• Assignment:
Answer these questions about the forum thread below:
(a) What does the game call the GM?
(b) What name does the game give its combat chapter?
(c) What question does one of EP's players always ask?

• Text for analysis:
____

I like the idea EP, and from what I've seen so far I like the way you've worked it. I think your idea and approach improved a lot over time from your original design.

Congratulations on your effort.
I'll read it in more detail later.
It's very interesting.


----------



## Wik (Feb 22, 2009)

Hm.  IGNITION seems pretty cool!  Military-based magical game!  Nice.  I really like how you refer to the GM as "HQ".  Very nice touch.

Exploits are a great idea, too - pick one facet of your character, whether it be a skill, attribute, spell, or whatever - and you get a bonus using that power.  Very nice touch.  

Your name for combat is great, too ("A step by step guide for killing your opponents").  In fact, your chapter names are pretty much golden.  

The Arcs seem particularly cool.  I really need to read them in more detail... but I'm working on my own game right now!  And I don't think it'd be wise for me to do more than just skim your game at this point.


----------



## EP (Feb 23, 2009)

Thanks.  I'm just a big fan of open-ended rules that are not bogged down by details.  I have one player in particular who always says "Why does the spell only go five feet?"  I built the game with him in mind.

And now that I'm free from the bonds of Ignition (for now), I'm looking forward to seeing what everyone else did.

____

• Data shown:
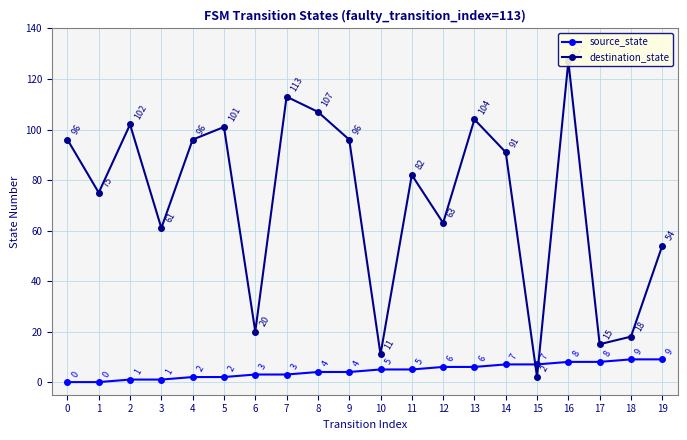

List the series in order of their overall mean, highest first.

destination_state, source_state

____

• Reply to the exercise:
(a) "HQ"
(b) "A step by step guide for killing your opponents"
(c) "Why does the spell only go five feet?"